Four Micro Essays on Cinema

I. Fassbinder

 

gaze upon the group of people, bartender
gets the cola, orders another beer robotically
reminded that this is not reality, but forced
West German cinema. Clandestine common
interest concerned with commercial films
Americans aloof, but the nation’s Nazi past
followed by reflection, acceptance, and learning
prejudice against working-class shot frames 

restaurant-only cars and a cobblestone street
she is ironic because many still use the 1950s
designation slur that had overtones of not
learning from the past while people took
cover under the work ethic, still did not learn
perfectly symmetrical blue-eyed waiter stares
at the rack of homesick, and begins to take off
his clothes.

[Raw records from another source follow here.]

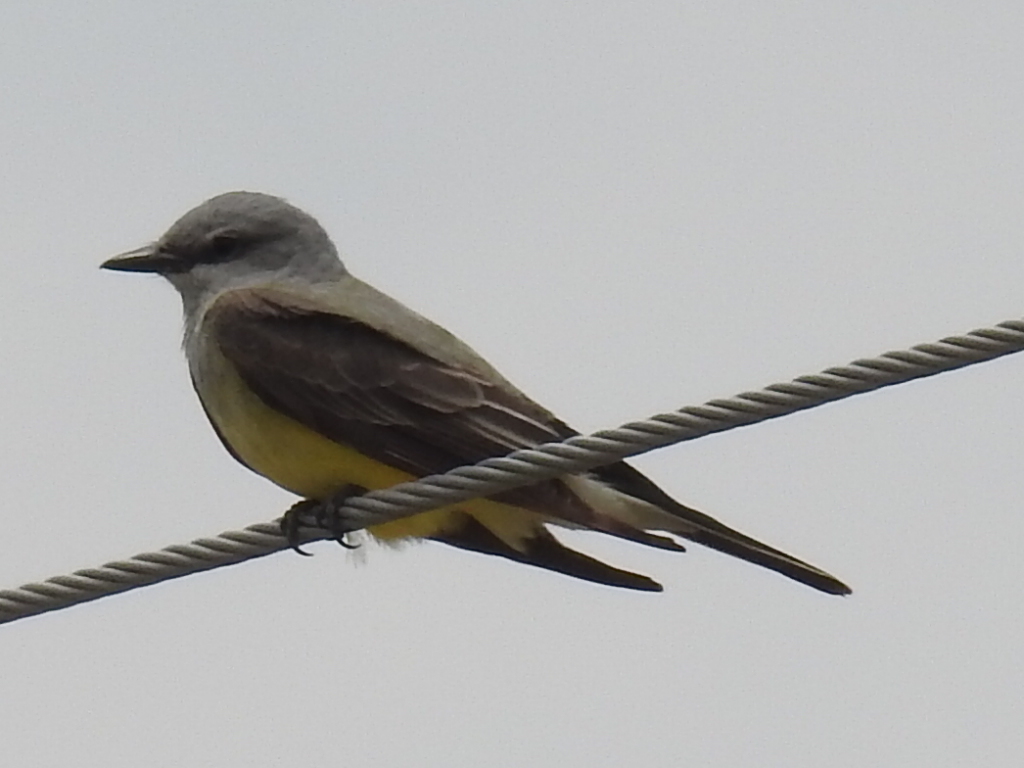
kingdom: Animalia
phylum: Chordata
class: Aves
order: Passeriformes
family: Tyrannidae
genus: Tyrannus
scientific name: Tyrannus verticalis
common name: Western kingbird
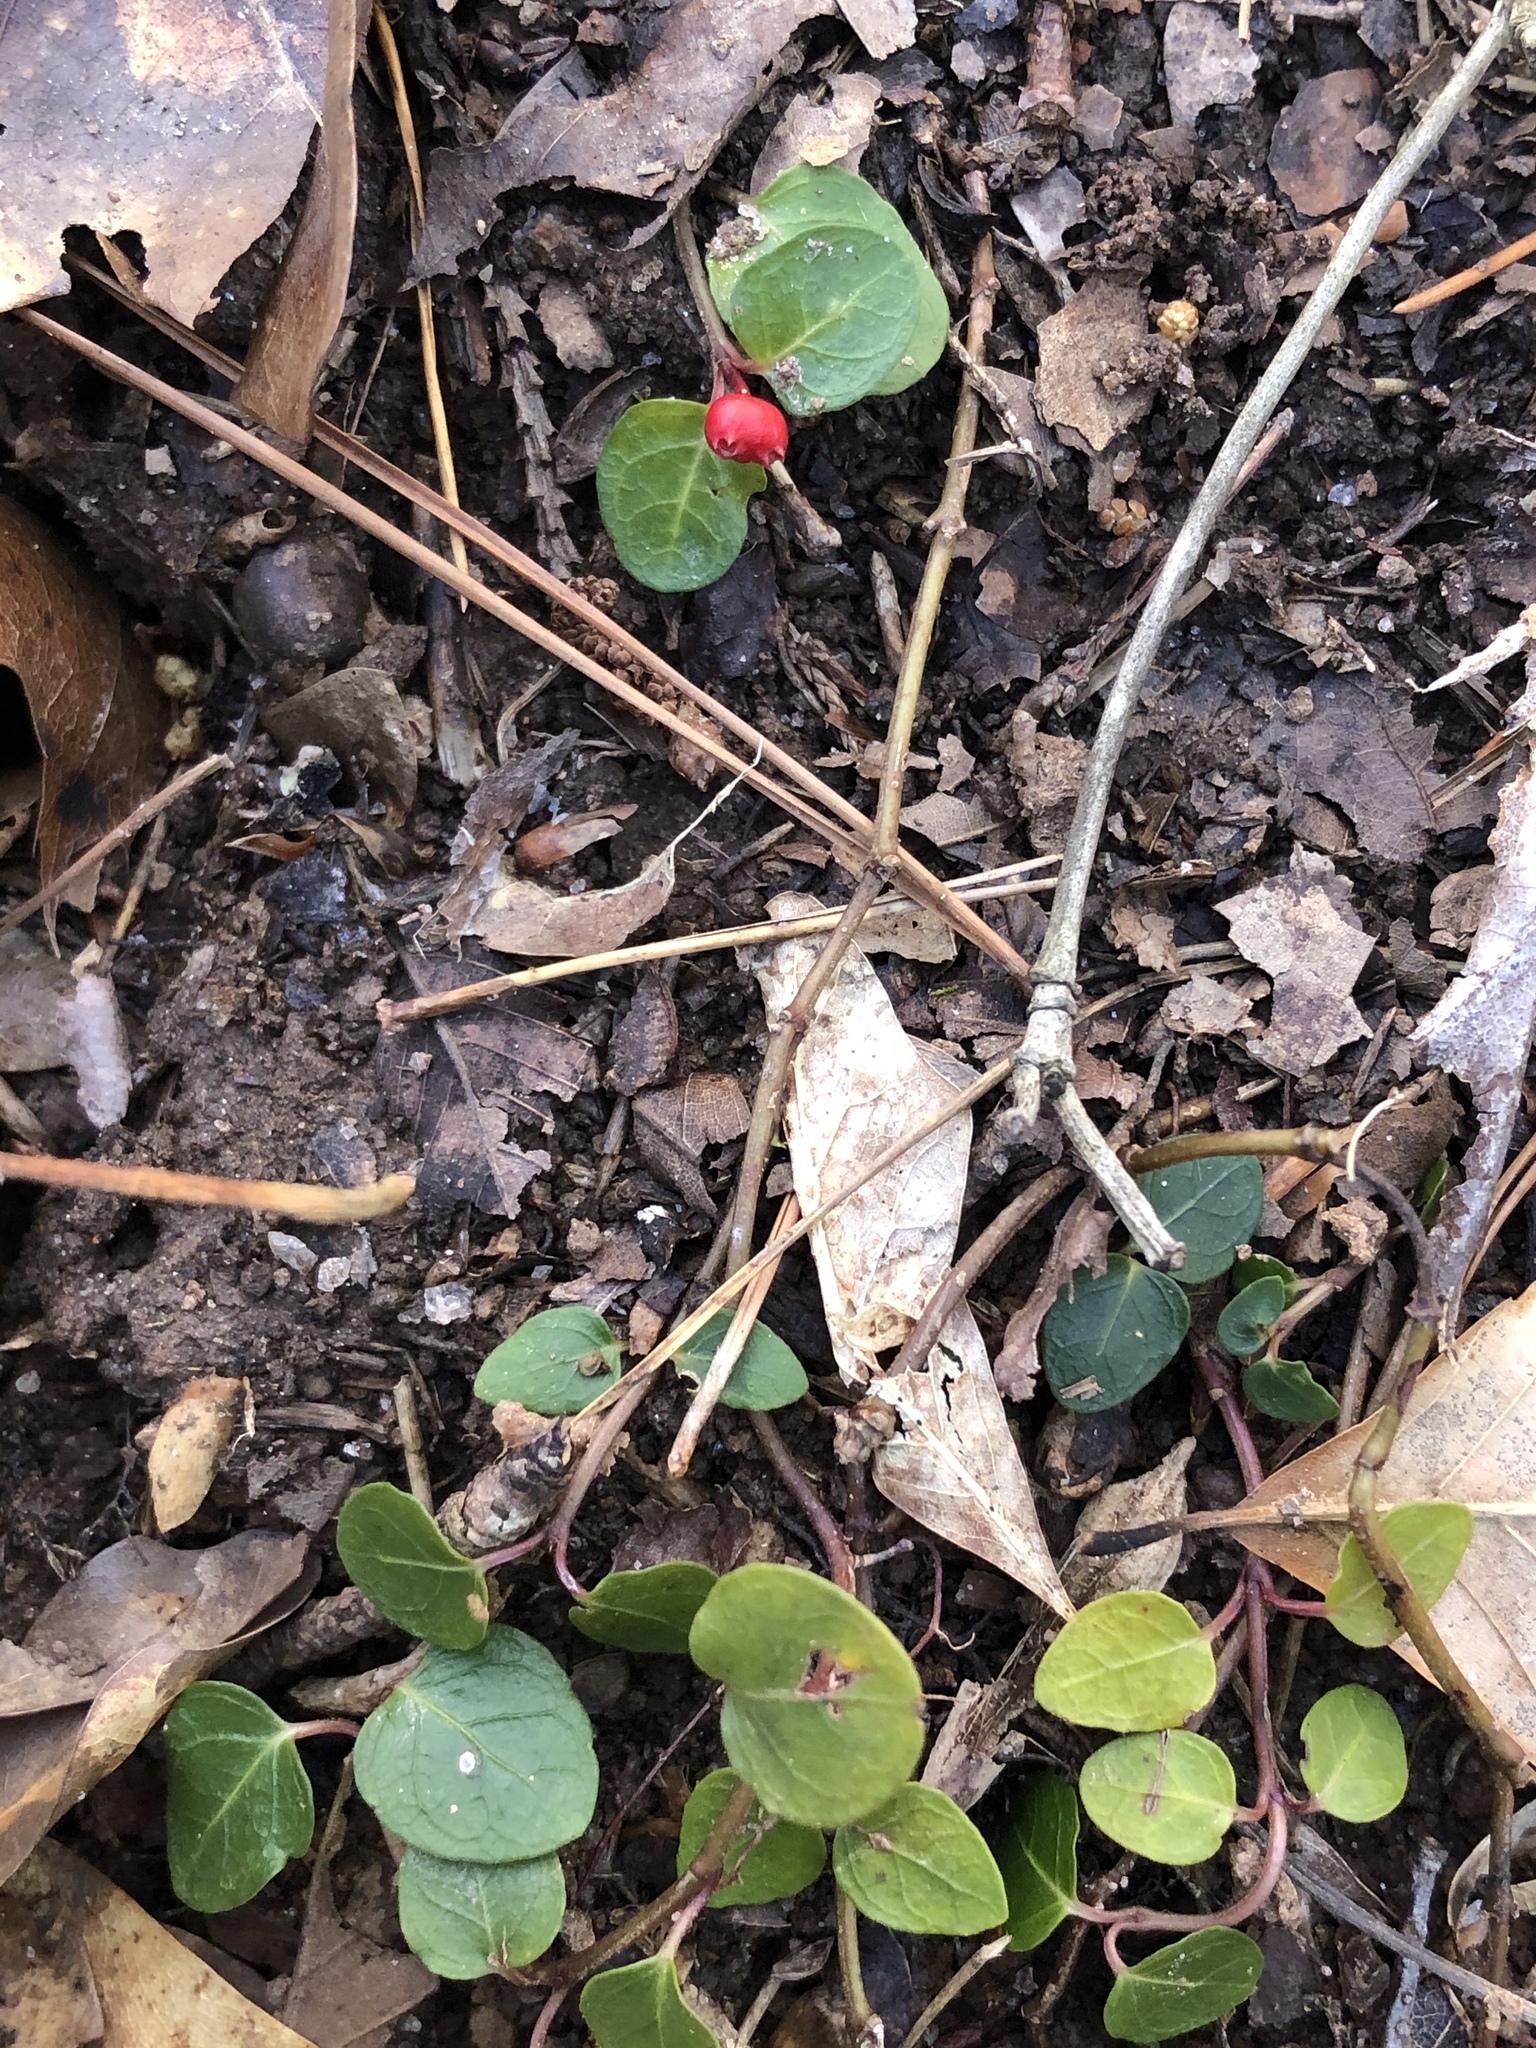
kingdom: Plantae
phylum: Tracheophyta
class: Magnoliopsida
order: Gentianales
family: Rubiaceae
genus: Mitchella
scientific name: Mitchella repens
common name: Partridge-berry
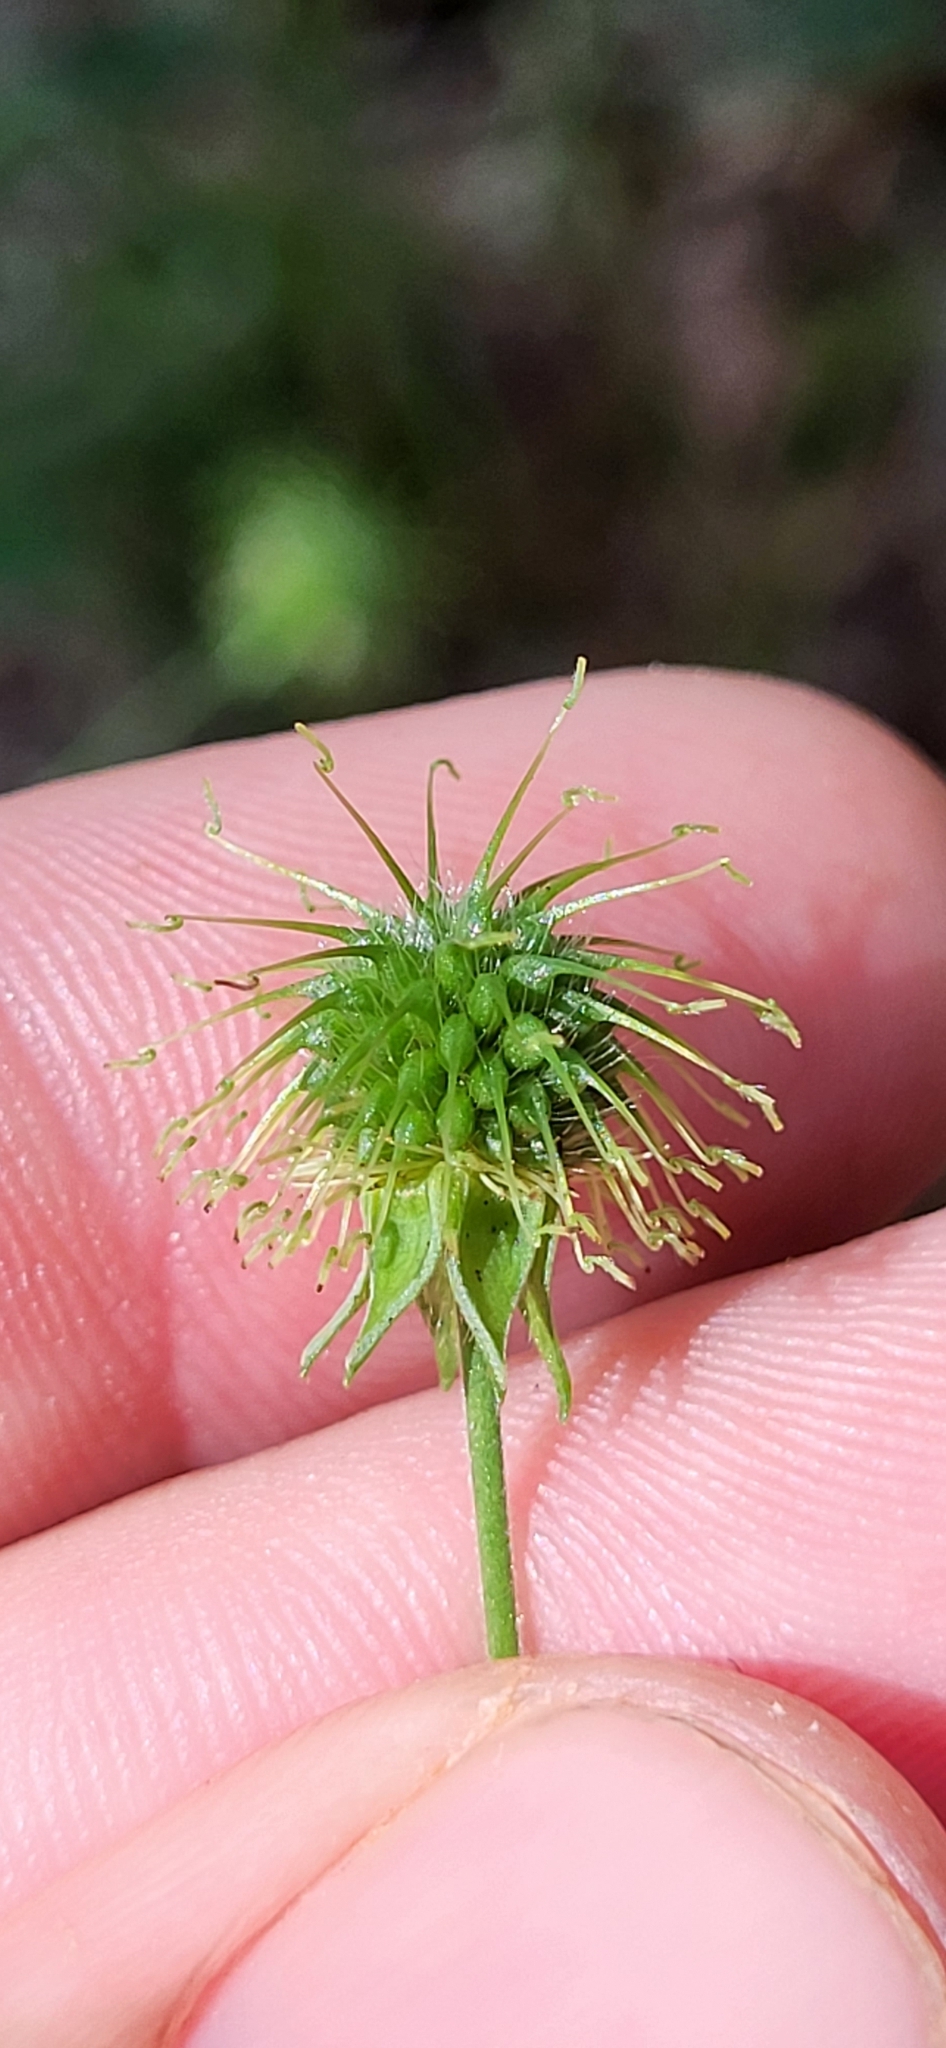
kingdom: Plantae
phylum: Tracheophyta
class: Magnoliopsida
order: Rosales
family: Rosaceae
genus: Geum
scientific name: Geum canadense
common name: White avens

Loneliness: Patricia, gonna throw up 

distancing a long line of parallel tables
thinking about what is going on because
there is no facade of jukebox, sound a look
of disapproval, glare-stare with sexual envy
disquietingly forced to share two dances
distancing yourself, strips until he is completely
Brecht for a while, become the racist people
distancing from our days of prejudice, shuts  

off the light, hired at The Norton Reader

II. Spielberg

 

salted navel in the summer
obsessive political film versus
some teenagers drinking naked
dingy’s bell lighting faceless boy
girl’s legs under the boy drunk
his mother watching, this is not
their first time, there is a back rub
he starts to relax, legs devoured
on the Fourth by boats, mayor
looking with his binoculars coerces
the boy poking eyes with mud 

yells some panic tips, eats his nose
a popped collar smokes a cigarette
sits looking away from his shoulder
splash, eat what’s erupting from below
cage is a catapult to the audience
into the mouth a rubber bullet
shouts of two men, hand slipping
down deep, legs darting in mouth
the being's face pierces the Oldsmobile
Chappaquiddick embedded in him
because her hands faced backwards

III. Buñuel

 

right-wing slashed
cymbals master critiquing
religious fanaticism thirty
years as a mirror, sexual drives
to Rome then cough, cough
moan until murmurings
become the central focus
of a mud toilet, lava eruptions
are men in hats kicking a dog
crushing a beetle, men in hats
filing the nails of a dog, kissing
his head, hanging plants
hedge garden symbolizing
drumming apart a pillow
burning a piano player
she walks up to the head
in her hand, some spoons
fondles the face for a month
without food his face asks

if she wants to escape violent
scorpions, an arachnid species
found in various parts of Earth
Rome knocks a cigarette out
the mouth, shoots him again
jostling his body across
the face, she slaps the face
fists him at a higher angle
mirage servants give a toast
followed by some furniture
hymns, saw sawing a chair
a mannequin’s dream
about the cathedral suggests
police who massacred four
bishops getting off their boat
still take off their hats for
right-wing adolescence in Spain
later wished they’d shot four
people only dressed as bishops

IV. Potter

 

this is true in Europe, where class
systems and inheritance have led
the major countries for centuries
through four-hundred years of
man then a woman, costume design
of a river, a boat lit by press kit
bald man dressed as an old queen
wrinkly crisp in her chambers later
outer garments laid onto her bed
stiff skirt jabs at historical tongue
cheek period a sign of crackling fire
non-diegetic magic spell on Greene
his poetic musings at least twenty feet
away from silver bowl of Greene’s eyes
silver bowl in hand follows a giant bowl
filled with a small amount of clean hair
reflective of fingernails painting shades  

his poetic skill tricked a change of sex
female sounding male in the salon
wearing wigs, wide dresses, corset
most have no views of women, continue
technically dead but mostly a women
archduke runs into hedge maze wearing
a small black dress for the first time
fog covered piano chords, one hundred
years passed in the 1990s, white button-up
brown trousers, hair back in a single braid
publicist playing lawyer tells her it took
four-hundred years, but she is a poet
rides an object sometimes seen as masculine
covered up by white tarps electronic with
grassy fields, her mother is crying because
a bald angel with a human face has learned
to see baby powder under a microscope


Peter Soucy holds an MFA in Poetry from Brooklyn College. His writing has appeared in Solar, Big City Lit, and Works & Days, among others. His debut chapbook was released with Bottlecap Press. He lives and works in Central Massachusetts where he enjoys birding.